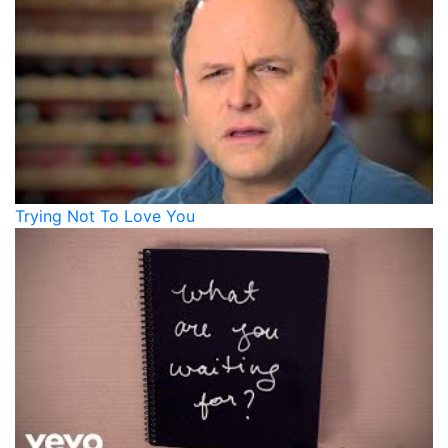
Trying Not To Love You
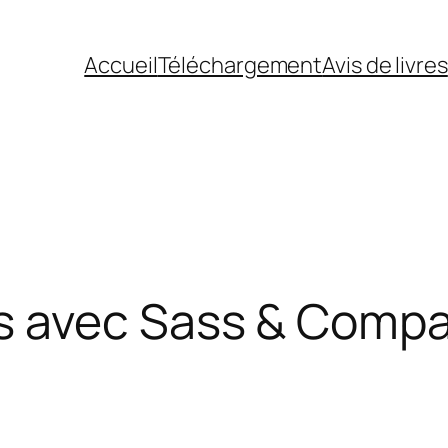
Accueil
Téléchargement
Avis de livres
s avec Sass & Comp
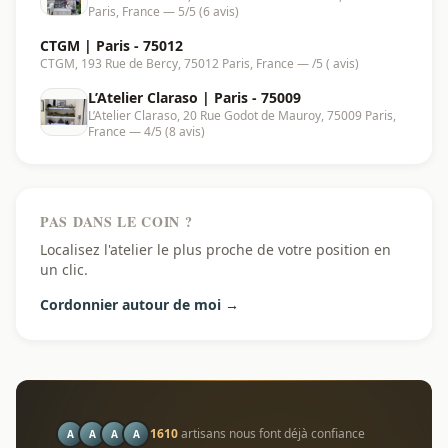
Paris, France — 5/5 (6 avis)
CTGM | Paris - 75012
CTGM, 193 Rue de Bercy, 75012 Paris, France — /5 ( avis)
L’Atelier Claraso | Paris - 75009
L’Atelier Claraso, 20 Rue Godot de Mauroy, 75009 Paris,
France — 4/5 (8 avis)
PAS DANS LE COIN ?
Localisez l'atelier le plus proche de votre position en
un clic.
Cordonnier autour de moi →
1610
artisans nous font déjà confiance
A
A
A
A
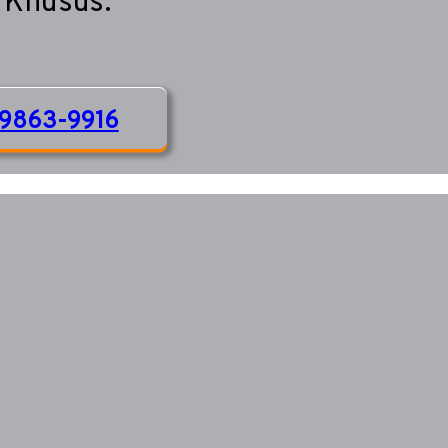
 Khusus.
9863-9916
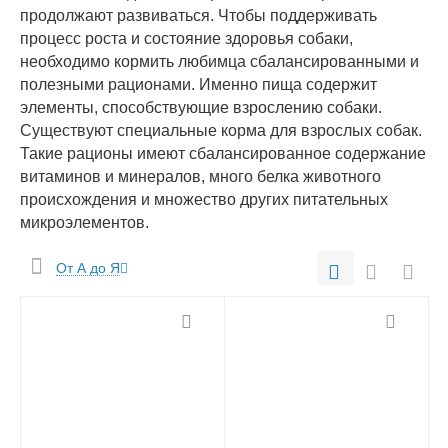
продолжают развиваться. Чтобы поддерживать
процесс роста и состояние здоровья собаки,
необходимо кормить любимца сбалансированными и
полезными рационами. Именно пища содержит
элементы, способствующие взрослению собаки.
Существуют специальные корма для взрослых собак.
Такие рационы имеют сбалансированное содержание
витаминов и минералов, много белка животного
происхождения и множество других питательных
микроэлементов.
От А до Я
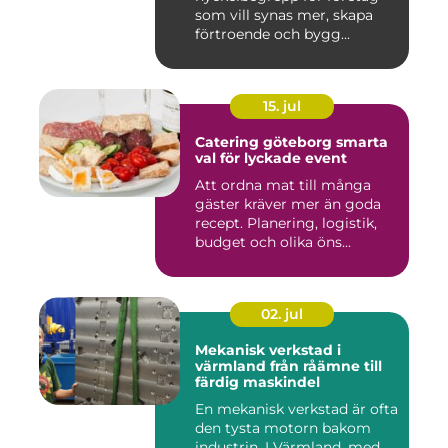
som vill synas mer, skapa
förtroende och bygg...
15. jul
Catering göteborg smarta
val för lyckade event
Att ordna mat till många
gäster kräver mer än goda
recept. Planering, logistik,
budget och olika öns...
02. jul
Mekanisk verkstad i
värmland från råämne till
färdig maskindel
En mekanisk verkstad är ofta
den tysta motorn bakom
industrin. I Värmland, med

= = = =

§ Exercise prompt
All lines of the records above with the word "Paris" in them are to be copied.

§ Solution below
Paris, France — 5/5 (6 avis)
CTGM | Paris - 75012
CTGM, 193 Rue de Bercy, 75012 Paris, France — /5 ( avis)
L’Atelier Claraso | Paris - 75009
L’Atelier Claraso, 20 Rue Godot de Mauroy, 75009 Paris,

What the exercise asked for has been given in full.